Note on airlines: While some airlines charge extra for bicycles, others do not. Ask about bicycle policies before you buy the ticket. On many airlines, you are allowed two pieces of luggage, and the bicycle counts as one. The other was my Madden three piece rear panniers zipped together and with sleeping bag attached. You just lower the seat, turn the pedals in, and turn the handlebar. No boxing, no fuss. You should always have the handlebar (and the cyclocomputer) slightly loose anyway, to prevent damage during crashes or transport, and to make it easy to turn (without fidgeting for the allen wrench) for putting on trains or on top or bottom of buses when avoiding developed areas.

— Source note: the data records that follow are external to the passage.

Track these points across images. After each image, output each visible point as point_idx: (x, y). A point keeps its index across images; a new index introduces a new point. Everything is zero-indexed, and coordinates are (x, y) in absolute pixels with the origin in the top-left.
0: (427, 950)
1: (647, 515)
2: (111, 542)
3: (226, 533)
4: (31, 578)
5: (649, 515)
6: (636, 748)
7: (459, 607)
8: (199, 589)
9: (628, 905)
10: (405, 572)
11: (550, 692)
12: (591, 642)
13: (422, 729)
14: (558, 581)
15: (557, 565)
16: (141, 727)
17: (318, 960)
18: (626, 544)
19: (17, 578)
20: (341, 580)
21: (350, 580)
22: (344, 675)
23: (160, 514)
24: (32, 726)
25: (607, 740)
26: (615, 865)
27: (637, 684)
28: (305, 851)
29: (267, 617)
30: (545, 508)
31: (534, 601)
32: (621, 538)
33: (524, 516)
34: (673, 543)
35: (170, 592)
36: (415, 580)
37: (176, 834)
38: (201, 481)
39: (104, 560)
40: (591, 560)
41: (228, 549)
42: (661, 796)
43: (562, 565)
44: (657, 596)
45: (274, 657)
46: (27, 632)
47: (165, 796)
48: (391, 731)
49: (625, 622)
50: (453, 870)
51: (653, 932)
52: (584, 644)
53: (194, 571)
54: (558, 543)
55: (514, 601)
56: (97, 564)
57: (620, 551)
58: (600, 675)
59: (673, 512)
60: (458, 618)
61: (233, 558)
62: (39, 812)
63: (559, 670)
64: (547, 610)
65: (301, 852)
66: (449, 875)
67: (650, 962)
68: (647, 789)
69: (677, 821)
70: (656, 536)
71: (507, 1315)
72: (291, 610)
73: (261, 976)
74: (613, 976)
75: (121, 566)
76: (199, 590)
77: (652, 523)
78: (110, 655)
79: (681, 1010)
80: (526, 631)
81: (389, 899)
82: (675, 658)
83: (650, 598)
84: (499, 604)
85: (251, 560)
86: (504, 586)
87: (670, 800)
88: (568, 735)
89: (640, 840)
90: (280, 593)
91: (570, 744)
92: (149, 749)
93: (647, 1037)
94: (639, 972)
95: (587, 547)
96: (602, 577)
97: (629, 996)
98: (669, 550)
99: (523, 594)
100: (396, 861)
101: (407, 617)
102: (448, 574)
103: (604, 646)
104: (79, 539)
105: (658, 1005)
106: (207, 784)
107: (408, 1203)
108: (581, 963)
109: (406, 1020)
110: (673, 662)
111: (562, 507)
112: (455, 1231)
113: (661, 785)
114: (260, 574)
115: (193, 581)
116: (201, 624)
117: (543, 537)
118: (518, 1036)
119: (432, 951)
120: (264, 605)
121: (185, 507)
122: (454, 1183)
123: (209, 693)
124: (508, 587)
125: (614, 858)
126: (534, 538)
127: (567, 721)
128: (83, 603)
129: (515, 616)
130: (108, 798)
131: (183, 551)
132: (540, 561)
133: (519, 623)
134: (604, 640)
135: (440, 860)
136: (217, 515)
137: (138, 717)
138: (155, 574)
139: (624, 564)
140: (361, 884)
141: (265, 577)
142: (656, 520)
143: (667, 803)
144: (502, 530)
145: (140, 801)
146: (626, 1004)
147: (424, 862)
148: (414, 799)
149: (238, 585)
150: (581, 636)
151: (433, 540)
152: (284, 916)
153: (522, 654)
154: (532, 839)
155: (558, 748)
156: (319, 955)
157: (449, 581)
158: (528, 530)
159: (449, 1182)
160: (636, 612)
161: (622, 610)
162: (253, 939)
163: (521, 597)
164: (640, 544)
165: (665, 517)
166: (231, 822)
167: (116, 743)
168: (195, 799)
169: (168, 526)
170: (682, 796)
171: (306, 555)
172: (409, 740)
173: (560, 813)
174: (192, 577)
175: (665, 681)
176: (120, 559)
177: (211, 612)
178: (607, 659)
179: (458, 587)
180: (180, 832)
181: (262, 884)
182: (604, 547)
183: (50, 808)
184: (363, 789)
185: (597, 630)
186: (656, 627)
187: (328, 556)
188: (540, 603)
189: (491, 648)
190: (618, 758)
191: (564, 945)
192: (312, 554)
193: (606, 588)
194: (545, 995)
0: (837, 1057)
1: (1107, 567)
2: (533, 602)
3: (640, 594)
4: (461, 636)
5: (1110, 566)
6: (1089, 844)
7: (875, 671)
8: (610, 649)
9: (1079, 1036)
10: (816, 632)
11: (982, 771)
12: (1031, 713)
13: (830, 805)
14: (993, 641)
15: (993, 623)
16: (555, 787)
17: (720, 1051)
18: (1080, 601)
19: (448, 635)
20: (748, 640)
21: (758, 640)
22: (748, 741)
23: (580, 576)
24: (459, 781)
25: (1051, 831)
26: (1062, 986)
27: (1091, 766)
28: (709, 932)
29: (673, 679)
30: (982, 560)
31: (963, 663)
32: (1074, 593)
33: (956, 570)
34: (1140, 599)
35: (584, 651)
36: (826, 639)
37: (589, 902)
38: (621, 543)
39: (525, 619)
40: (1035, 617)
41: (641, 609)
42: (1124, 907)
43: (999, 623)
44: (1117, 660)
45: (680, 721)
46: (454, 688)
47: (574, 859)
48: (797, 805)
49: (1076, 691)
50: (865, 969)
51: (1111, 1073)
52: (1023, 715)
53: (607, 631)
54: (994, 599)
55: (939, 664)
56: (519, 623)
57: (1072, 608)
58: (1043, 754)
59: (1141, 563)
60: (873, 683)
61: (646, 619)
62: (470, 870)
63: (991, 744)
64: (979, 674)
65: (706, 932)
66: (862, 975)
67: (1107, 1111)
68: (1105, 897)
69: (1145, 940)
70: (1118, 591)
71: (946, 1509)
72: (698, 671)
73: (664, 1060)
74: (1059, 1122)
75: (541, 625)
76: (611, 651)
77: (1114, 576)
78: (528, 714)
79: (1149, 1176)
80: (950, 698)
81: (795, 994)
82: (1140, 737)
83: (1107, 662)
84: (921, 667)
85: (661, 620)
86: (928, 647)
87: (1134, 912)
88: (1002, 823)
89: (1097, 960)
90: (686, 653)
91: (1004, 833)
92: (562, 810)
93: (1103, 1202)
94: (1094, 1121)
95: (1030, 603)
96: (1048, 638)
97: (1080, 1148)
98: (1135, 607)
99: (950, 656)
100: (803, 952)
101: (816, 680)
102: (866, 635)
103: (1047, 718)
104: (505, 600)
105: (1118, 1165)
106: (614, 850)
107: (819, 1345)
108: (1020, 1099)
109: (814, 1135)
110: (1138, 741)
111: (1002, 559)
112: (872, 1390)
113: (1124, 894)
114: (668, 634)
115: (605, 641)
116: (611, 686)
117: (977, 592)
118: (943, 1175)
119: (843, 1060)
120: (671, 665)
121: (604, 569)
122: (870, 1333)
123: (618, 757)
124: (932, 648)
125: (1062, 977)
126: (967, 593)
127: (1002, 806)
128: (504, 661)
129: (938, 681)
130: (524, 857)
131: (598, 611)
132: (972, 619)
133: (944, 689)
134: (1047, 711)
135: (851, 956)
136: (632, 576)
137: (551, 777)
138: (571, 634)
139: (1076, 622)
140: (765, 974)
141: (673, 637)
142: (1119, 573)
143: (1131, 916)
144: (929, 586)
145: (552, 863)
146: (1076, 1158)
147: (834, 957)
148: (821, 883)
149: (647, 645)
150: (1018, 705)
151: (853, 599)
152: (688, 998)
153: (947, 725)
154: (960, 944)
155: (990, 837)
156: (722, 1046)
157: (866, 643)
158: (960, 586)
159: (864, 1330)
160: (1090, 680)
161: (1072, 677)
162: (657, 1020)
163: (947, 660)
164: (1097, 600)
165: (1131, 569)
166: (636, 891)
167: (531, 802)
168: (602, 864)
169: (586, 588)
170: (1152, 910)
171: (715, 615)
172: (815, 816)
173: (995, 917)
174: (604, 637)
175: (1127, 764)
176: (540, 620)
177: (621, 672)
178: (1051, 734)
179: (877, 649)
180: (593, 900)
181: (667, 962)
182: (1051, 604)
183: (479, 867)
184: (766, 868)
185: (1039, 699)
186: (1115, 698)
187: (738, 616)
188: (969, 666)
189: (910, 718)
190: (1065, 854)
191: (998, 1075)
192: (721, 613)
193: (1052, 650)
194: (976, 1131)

Don't rent or buy a bicycle there. The rentals are total junk, and you have to pay a 100% sales tax if you buy one there vs. buying one in the USA and putting it on the plane.
Prices are about $5 /day for a hotel (except San Jose), with your own bathroom/shower and hot water! Meals are about $2. It's actually cheaper to visit Costa Rica (including hotels, restaurants, and air fare) then to stay at home in the USA. Just put all your stuff in storage before you go. [OPTIONAL: I spent two months bicycling, yet needed at least 3 months to see all the things I wanted to. I spent 1 week backpacking, 1 week disabled after crashing due to unexpected sand riding at night, 1 week recovering from the flu, and 1 week in the mountains. I accumulated 2000 KM and 20 KM elev. gain.]
I and others have found Costa Ricans to be incredibly honest. Unlike Mexico and many other countries, you don't need to ask the price first. They will charge you the same no matter who you are or without ever seeing the price list.